A rebound in its jet-engine businesshelpedGeneral Electric Co to report quarterly profits that beat market’s expectations and prompted the company to announce an upward revision to its full-year earnings forecast on Tuesday.
However, the industrial conglomerate also issued a warning that it faced a “challenging” operating environment due to the acute issues in the global supply chain as well as the looming uncertainty of whether the US President Joe Biden’s infrastructure bill will contain an extension for the long term period of the production tax credits for its onshore wind investments.

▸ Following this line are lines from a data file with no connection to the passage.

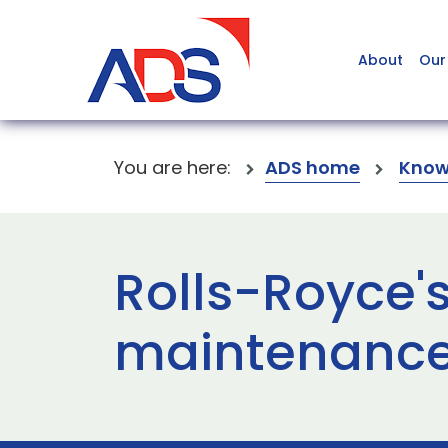
About
Our
You are here:
ADS home
Know
Rolls-Royce'
maintenance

A severe labor shortage, as well as shortages in the supply of raw materials such as semiconductor chips and resins, is impacting GE, like almost all other manufacturers. The company predicts that its profit in its healthcare business would be impacted as it expects the supply chain issues to continue to torment through the rest of the current year and well into the next year.
The onshore wind business of the company is facing the ax of uncertainty over production tax credits. Customers could defer making investments in such projects if the US government decides to extend the incentives which will be a cause of concern for GE. Hence it has been predicted that there will be cash burnout this year in its renewable energy business.

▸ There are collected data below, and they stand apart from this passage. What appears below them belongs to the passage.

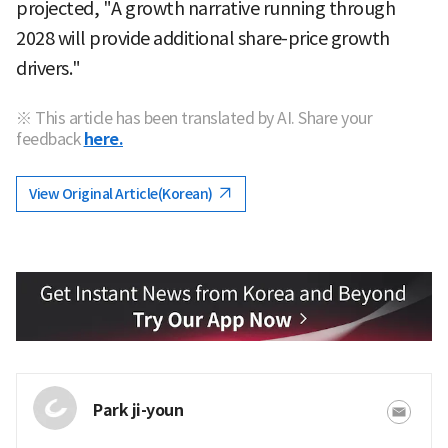
projected, "A growth narrative running through
2028 will provide additional share-price growth
drivers."
※ This article has been translated by AI. Share your
feedback
here.
View Original Article(Korean)
Park ji-youn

The Boston-based company forecasts an adjusted profit of $1.80 to $2.10 per share in 2021, up from $1.20 to $2.00 previously.
Revenue growth, margin expansion, and stronger free cash flow are all expected from GE next year, according to the company. However, it lowered its free cash flow outlook for 2021 from $3.5 billion to $5.0 billion to $3.75 billion to $4.75 billion.
Shares were up 1.32% at $106.69 in premarket trading.
For the third quarter, the adjusted earnings of the company were at 57 cents per share. According to Refinitiv statistics, analysts projected 43 cents per share on average.
During the quarter, it generated $1.7 billion in free cash flow from industrial operations, compared to $514 million a year before.